:: Document passage

The E'Lite is a small-form-factor microcomputer based on the Zilog Z80B microprocessor released by Barrington International Corporation in 1982. It served as the market introduction of Irwin Magnetic Systems' long-awaited 510 Winchester tape drives.

==Development and specifications==
William M. Cassell formed Barrington International in Ann Arbor, Michigan, in 1980, after leaving the Candor Computer Corporation located in the same city, where he was employed as its executive vice president. The E'Lite was the product of nearly two years of development and was delivered to customers in September 1982, two months after its announcement and projected release date. Cassell designed the computer around the 8-bit Zilog Z80B microprocessor, at a time when the industry was shifting en masse to 16-bit processors for microcomputers. He explained that the immediate dearth of prepackaged 16-bit software would have hindered sales of his computer, had he designed it around a 16-bit processor. He planned on releasing such a computer in the spring of 1983, although this never came to fruition.

The E'Lite served as the market introduction of Irwin Magnetic Systems's long-anticipated 510 Winchester tape drives. Irwin was a computer storage manufacturer out of Ann Arbor founded by several former executives of Sycor Inc.; Cassell himself had worked at Sycor before his employment at Candor. The 510 Winchester drives were co-developed by Olivetti S.p.A. of Italy. The tapes for the drive can hold up to 10 MB of data, while its seek time was rated for 33 ms. Random writes reportedly took one-fifth the time to complete as compared to 5.25-inch floppy disks. The 510 Winchester fits in the E'Lite's sole 5.25 drive bay. An external 5.25-inch floppy drive, which plugs into the computer's built-in floppy controller, was also included.

::::
:: Supplied records

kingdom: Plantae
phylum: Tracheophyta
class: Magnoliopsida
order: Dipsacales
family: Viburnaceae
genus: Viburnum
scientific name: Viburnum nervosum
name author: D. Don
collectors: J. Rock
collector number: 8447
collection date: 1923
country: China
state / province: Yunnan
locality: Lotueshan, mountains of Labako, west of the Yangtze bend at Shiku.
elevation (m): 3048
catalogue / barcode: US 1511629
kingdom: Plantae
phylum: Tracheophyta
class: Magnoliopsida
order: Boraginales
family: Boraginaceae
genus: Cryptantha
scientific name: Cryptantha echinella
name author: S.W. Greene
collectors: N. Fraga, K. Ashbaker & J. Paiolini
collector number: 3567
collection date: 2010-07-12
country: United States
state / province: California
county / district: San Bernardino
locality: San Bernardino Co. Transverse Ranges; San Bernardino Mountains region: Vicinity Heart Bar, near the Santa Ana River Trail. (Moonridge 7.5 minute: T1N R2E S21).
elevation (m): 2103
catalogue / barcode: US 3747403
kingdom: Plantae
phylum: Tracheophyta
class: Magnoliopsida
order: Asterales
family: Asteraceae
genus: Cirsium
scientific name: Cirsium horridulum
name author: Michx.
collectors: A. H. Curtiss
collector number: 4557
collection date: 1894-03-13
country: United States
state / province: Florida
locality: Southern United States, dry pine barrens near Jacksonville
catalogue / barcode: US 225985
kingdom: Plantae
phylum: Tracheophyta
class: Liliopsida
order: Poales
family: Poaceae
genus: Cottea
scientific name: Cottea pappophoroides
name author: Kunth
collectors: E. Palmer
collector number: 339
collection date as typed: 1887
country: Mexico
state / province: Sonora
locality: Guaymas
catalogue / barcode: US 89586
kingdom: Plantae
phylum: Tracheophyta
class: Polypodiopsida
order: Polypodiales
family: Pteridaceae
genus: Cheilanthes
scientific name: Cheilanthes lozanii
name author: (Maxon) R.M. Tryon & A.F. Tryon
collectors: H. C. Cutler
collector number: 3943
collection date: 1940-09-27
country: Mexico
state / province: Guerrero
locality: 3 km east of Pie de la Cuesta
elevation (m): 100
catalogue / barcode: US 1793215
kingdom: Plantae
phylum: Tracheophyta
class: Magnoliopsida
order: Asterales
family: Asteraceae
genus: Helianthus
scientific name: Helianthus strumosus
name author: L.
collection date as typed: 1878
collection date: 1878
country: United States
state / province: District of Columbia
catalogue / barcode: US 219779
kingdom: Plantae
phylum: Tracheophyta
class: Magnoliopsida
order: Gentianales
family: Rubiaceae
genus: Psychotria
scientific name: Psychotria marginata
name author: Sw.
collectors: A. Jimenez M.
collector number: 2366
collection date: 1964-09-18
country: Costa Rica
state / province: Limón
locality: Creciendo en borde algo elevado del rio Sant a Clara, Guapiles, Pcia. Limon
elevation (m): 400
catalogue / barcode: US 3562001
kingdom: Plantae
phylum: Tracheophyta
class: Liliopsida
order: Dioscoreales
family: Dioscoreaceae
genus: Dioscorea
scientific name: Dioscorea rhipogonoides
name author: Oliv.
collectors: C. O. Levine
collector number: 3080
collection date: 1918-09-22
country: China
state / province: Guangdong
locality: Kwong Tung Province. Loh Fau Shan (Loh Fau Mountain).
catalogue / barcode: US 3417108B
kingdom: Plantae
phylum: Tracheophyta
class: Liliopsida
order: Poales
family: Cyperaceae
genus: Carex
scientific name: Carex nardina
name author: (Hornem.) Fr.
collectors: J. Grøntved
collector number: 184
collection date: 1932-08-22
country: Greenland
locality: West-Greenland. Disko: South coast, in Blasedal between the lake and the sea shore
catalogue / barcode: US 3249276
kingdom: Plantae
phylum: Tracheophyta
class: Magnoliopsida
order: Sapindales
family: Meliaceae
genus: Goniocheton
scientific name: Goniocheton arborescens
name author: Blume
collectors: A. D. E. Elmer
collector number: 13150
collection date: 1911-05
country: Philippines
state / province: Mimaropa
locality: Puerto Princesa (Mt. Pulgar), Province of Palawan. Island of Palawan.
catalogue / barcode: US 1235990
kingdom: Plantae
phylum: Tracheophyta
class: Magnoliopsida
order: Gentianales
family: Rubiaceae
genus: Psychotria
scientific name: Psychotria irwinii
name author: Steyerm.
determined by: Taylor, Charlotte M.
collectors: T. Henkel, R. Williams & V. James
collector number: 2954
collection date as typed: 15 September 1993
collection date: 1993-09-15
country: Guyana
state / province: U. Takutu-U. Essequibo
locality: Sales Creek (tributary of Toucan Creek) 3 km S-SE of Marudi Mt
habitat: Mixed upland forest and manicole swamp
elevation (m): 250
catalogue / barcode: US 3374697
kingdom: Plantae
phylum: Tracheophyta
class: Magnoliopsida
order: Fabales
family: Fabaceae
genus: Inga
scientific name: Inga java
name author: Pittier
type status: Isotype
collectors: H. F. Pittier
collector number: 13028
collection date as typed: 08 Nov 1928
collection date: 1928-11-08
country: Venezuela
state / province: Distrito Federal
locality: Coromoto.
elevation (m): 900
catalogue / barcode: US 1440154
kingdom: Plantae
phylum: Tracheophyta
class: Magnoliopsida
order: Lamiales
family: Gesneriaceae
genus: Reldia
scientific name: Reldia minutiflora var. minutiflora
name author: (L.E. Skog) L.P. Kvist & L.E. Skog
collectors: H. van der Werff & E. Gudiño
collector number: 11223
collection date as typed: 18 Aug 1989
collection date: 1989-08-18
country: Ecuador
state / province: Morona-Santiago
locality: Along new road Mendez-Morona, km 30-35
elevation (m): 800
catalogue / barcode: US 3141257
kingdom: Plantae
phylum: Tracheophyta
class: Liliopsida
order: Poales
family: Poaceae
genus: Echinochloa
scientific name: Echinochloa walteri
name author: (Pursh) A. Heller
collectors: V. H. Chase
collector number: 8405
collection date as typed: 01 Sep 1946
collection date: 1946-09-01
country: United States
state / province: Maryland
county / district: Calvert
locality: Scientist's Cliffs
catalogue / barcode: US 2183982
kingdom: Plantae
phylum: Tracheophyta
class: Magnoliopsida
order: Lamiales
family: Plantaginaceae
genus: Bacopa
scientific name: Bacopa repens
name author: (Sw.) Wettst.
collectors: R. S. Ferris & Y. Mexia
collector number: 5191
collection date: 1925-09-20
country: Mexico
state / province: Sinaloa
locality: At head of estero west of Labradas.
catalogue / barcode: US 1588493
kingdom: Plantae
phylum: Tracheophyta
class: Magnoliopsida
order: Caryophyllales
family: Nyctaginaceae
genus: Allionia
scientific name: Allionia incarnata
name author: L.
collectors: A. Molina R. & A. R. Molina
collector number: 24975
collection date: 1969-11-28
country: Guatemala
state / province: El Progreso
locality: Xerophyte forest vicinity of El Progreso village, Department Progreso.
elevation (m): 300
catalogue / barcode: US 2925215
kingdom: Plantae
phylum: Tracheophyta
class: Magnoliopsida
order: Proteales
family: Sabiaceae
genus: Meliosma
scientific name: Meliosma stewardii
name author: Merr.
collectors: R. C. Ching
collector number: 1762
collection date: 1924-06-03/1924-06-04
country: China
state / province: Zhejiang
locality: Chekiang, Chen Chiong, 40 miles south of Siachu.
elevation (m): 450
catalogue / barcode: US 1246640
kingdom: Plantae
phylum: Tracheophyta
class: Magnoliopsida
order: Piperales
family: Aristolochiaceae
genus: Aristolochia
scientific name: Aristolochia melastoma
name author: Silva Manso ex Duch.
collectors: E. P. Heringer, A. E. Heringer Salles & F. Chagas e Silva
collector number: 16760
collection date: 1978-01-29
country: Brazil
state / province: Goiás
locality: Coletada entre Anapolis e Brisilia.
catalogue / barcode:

::::

Problem to work on -> Reproduce the portion of the E'Lite passage between "The E'Lite is" and "long-awaited 510 Winchester tape drives.", inclusive.

Your solution ->
The E'Lite is a small-form-factor microcomputer based on the Zilog Z80B microprocessor released by Barrington International Corporation in 1982. It served as the market introduction of Irwin Magnetic Systems' long-awaited 510 Winchester tape drives.